- **DIRECTIVE**
Quote the text from each of the rows below exactly, and leave the pictures out of your answer.

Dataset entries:
● ● ●

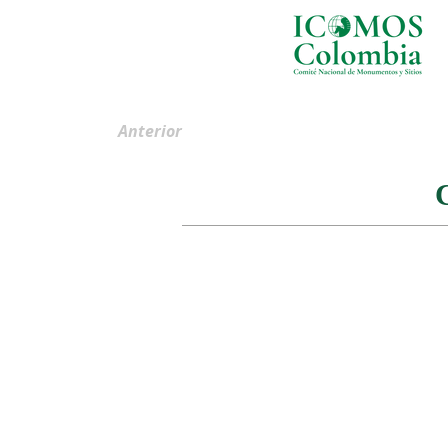
Anterior
C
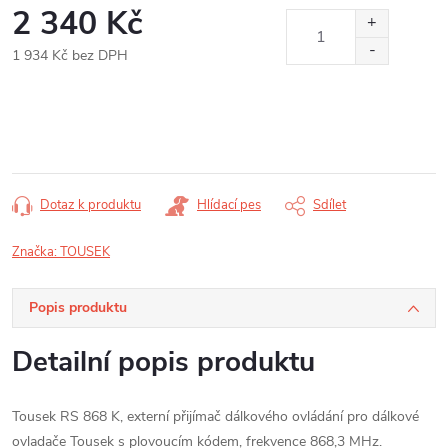
2 340 Kč
1 934 Kč bez DPH
Měrná
cena:
Dotaz k produktu
Hlídací pes
Sdílet
Značka:
TOUSEK
Popis produktu
Detailní popis produktu
Tousek RS 868 K, externí přijímač dálkového ovládání pro dálkové
ovladače Tousek s plovoucím kódem, frekvence 868,3 MHz.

● ● ●

- **FINISHED TASK**
Anterior
C
2 340 Kč
1 934 Kč bez DPH
Měrná
cena:
Dotaz k produktu
Hlídací pes
Sdílet
Značka:
TOUSEK
Popis produktu
Detailní popis produktu
Tousek RS 868 K, externí přijímač dálkového ovládání pro dálkové
ovladače Tousek s plovoucím kódem, frekvence 868,3 MHz.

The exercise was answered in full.